Ti avvicinasti lentamente alla finestra, le gambe che tremavano, e guardasti di sotto.
Sachiko era morta.
Lanciasti un urlo e cadesti in ginocchio, gli occhi sbarrati da cui continuavano a uscire lacrime su lacrime, tenevi la lettera ancora stretta tra le tue mani.
Sentisti i passi di sua madre affrettarsi su per le scale, poi più nulla.
Non ti ricordi quasi niente di ciò che accadde dopo, sai che il caso fu chiuso come suicidio e sai che la tua vita andò avanti per altri sei anni, in cui tu tornasti a vivere nel tuo paese, senza fare più parola con nessuno dell’accaduto.
La tua vita andò avanti più o meno serena, le amicizie e gli amori superficiali non mancavano, ma sentivi sempre un vuoto dentro di te.
E,  ancora oggi, continui a svegliarti nel cuore della notte, piangendo, mentre ricordi il volto sorridente della tua amica.
Sono quelli i momenti in cui ti alzi e vai a guardare fuori dalla finestra.
Tiri fuori la lettera di Sachiko e la leggi, la sai a memoria, ormai, conosci ogni singolo solco.
‘’Ci incontreremo ancora, un giorno.’’ Mormori appena, come se stessi parlando con lei.
Sai che sarà così.
Perché, nonostante tutto, sai che lei ora è felice e ti sta aspettando.

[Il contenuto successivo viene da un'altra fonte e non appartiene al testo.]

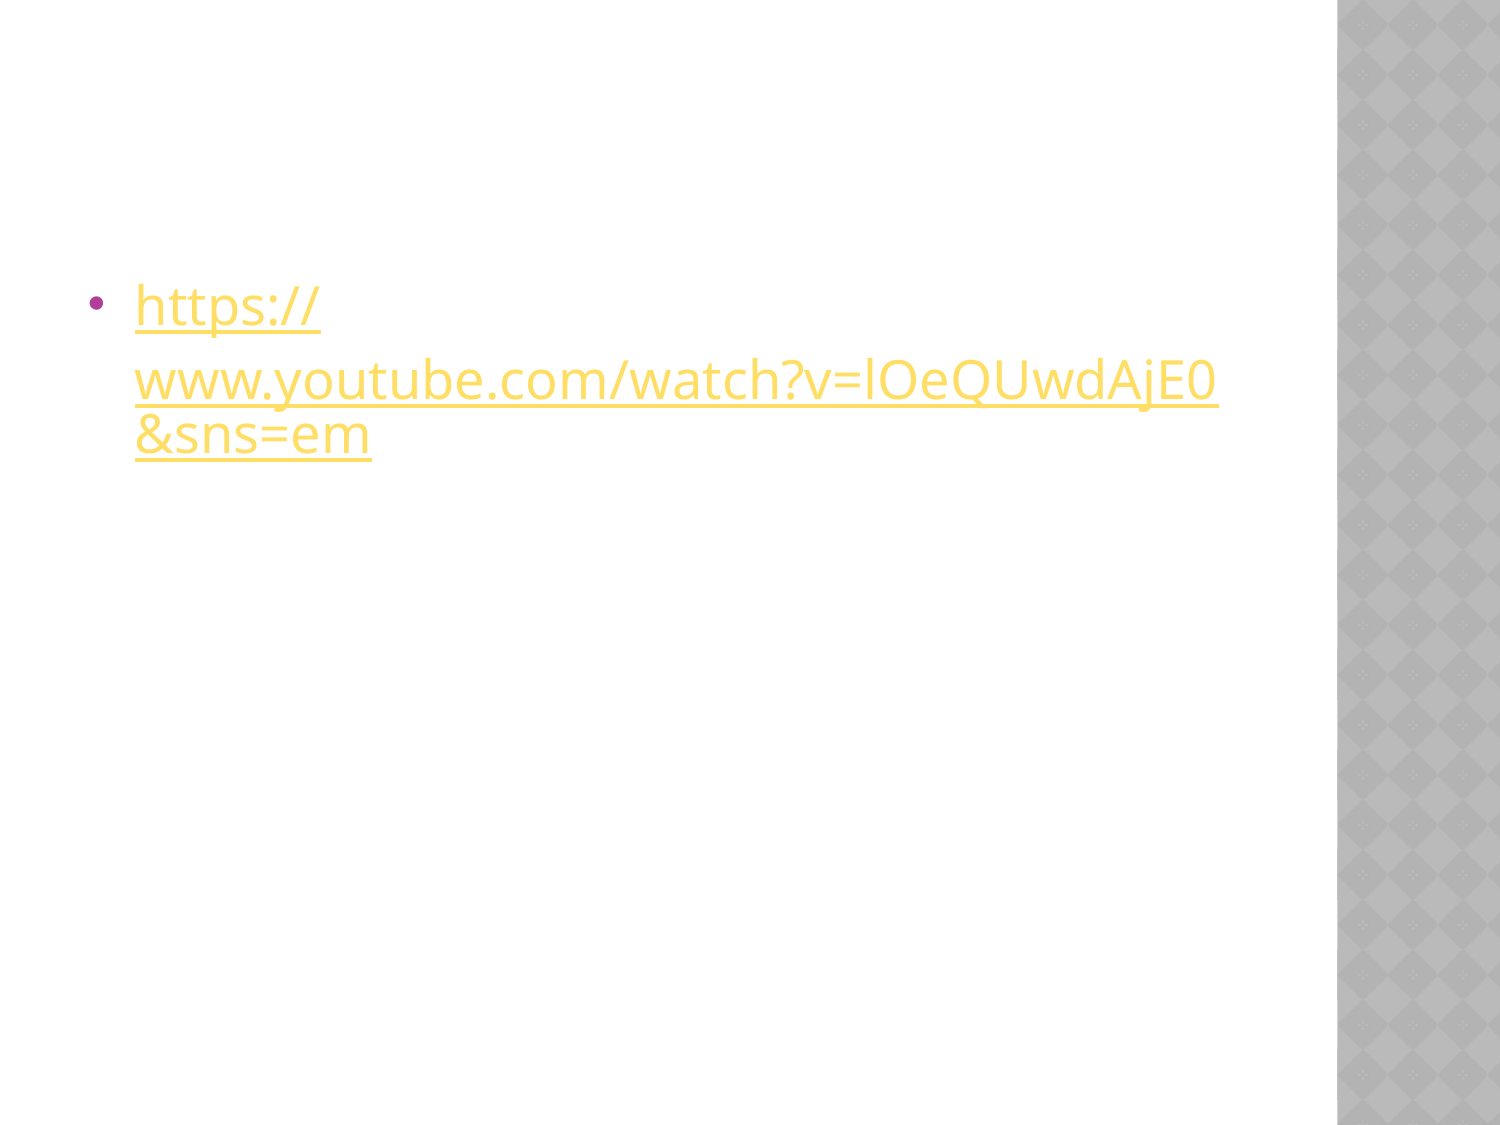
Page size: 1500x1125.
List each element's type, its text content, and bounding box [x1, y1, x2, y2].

list https://www.youtube.com/watch?v=lOeQUwdAjE0&sns=em [75, 264, 1263, 1059]
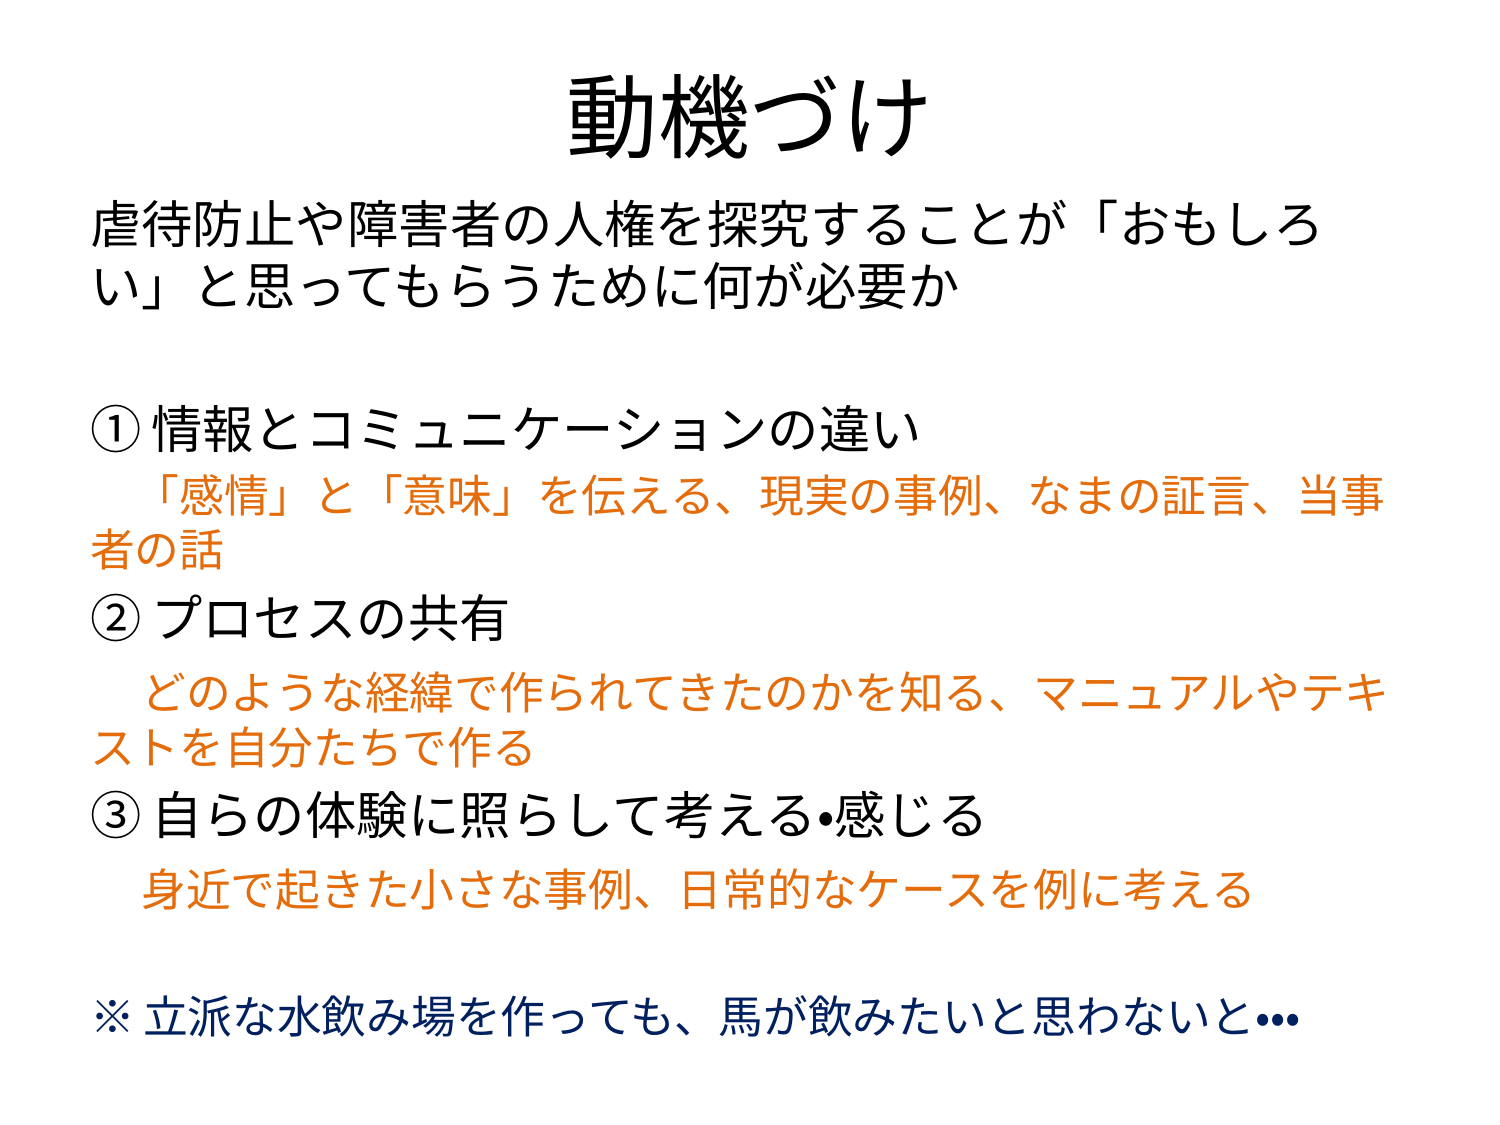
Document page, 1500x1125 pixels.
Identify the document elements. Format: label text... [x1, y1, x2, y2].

title 動機づけ [75, 45, 1425, 184]
list 虐待防止や障害者の人権を探究することが「おもしろい」と思ってもらうために何が必要か ①情報とコミュニケーションの違い 「感情」と「意味」を伝える、現実の事例、なまの証言、当事者の話 ②プロセスの共有 どのような経緯で作られてきたのかを知る、マニュアルやテキストを自分たちで作る ③自らの体験に照らして考える・感じる 身近で起きた小さな事例、日常的なケースを例に考える ※立派な水飲み場を作っても、馬が飲みたいと思わないと・・・ [75, 184, 1425, 1059]
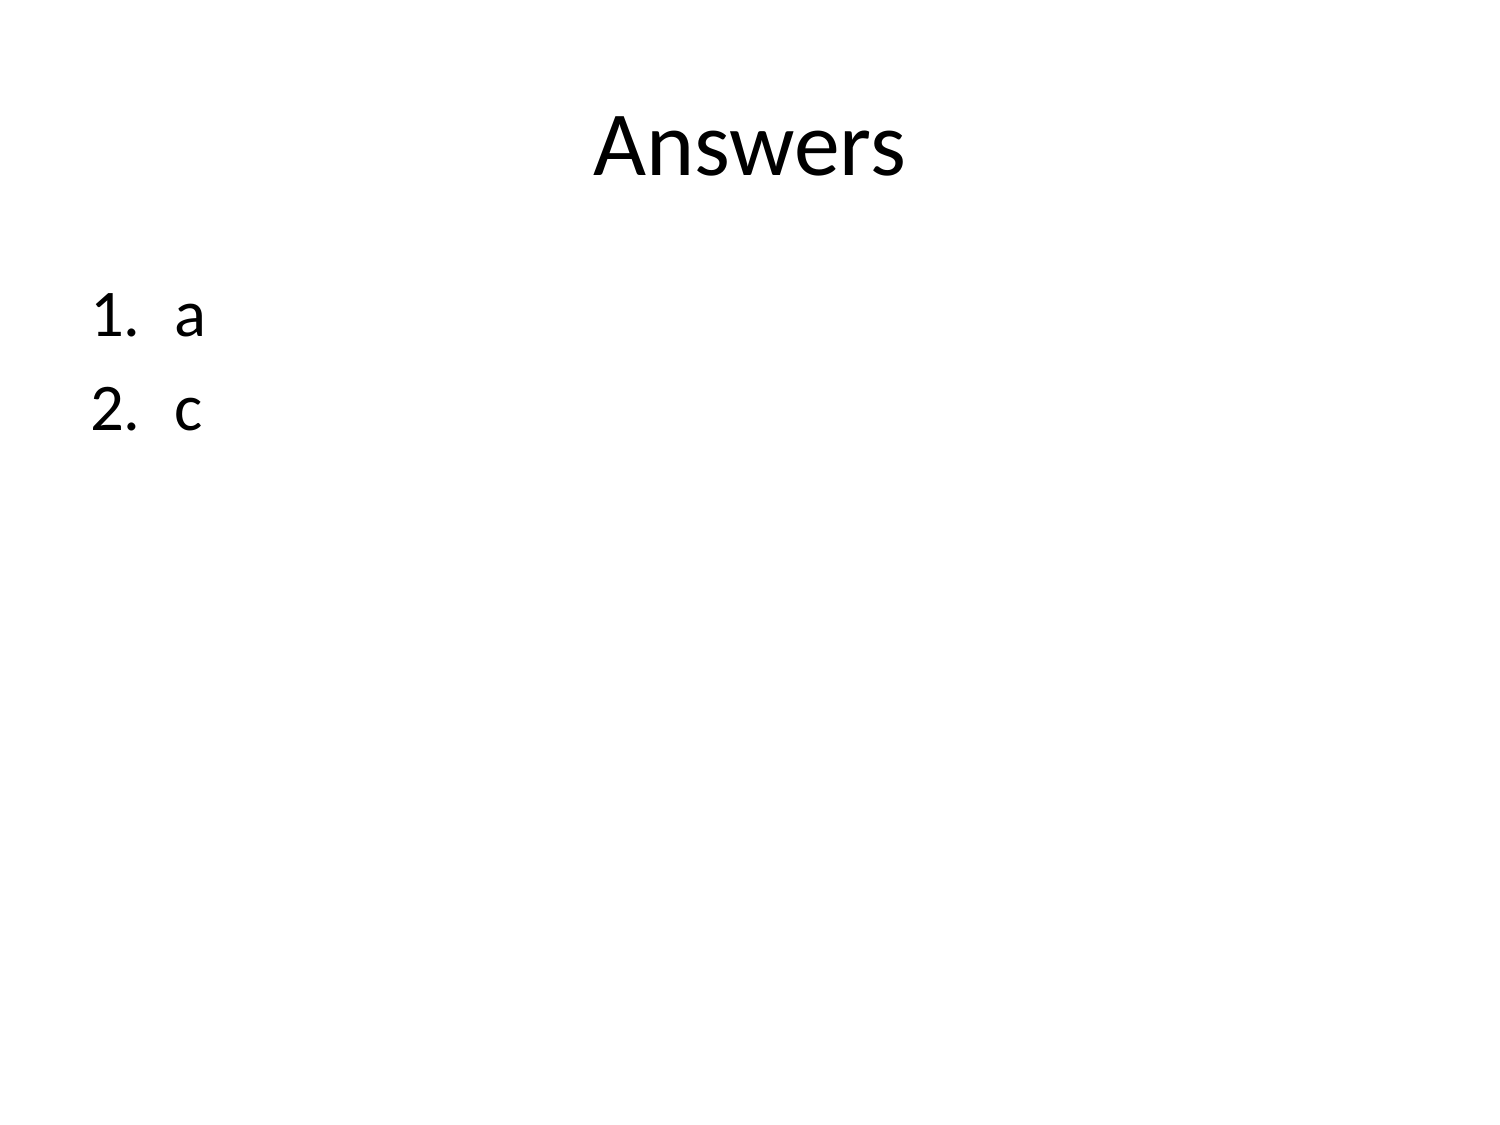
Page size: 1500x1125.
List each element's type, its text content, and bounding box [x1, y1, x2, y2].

E un giorno, ancora più in alto delle nubi, del cielo e di tutte le scie di condensazioni e gli aerei del mondo, voi vi ritroverete.
Ma sai che tu devi percorrere un cammino ancora lungo e, nonostante tutto, pazienterai: prima o poi, anche tu sarai destinata a svanire.

note
Il nome Sachiko, letteralmente, significa 'Felicità' o 'Figlia della felicità', mentre il nome Midori significa 'verde'.
Per quanto riguarda il fenomeno Hikikomori, penso che Wikipedia sia più adatta di me a spiegare ciò di cui si tratta: http://it.wikipedia.org/wiki/Hikikomori
La canzone a cui fa riferimento il racconto è ''Hikouki Gumo'' di Yumi Arai, il cui titolo significa appunto 'scia di condensazione'.
Questa è la prima fan fiction che pubblico, spero non sia così orribile e non vi siano troppi errori, se vi fossero critiche le accetto più che volentieri, dopo tutto sono qui solo per migliorarmi, grazie mille.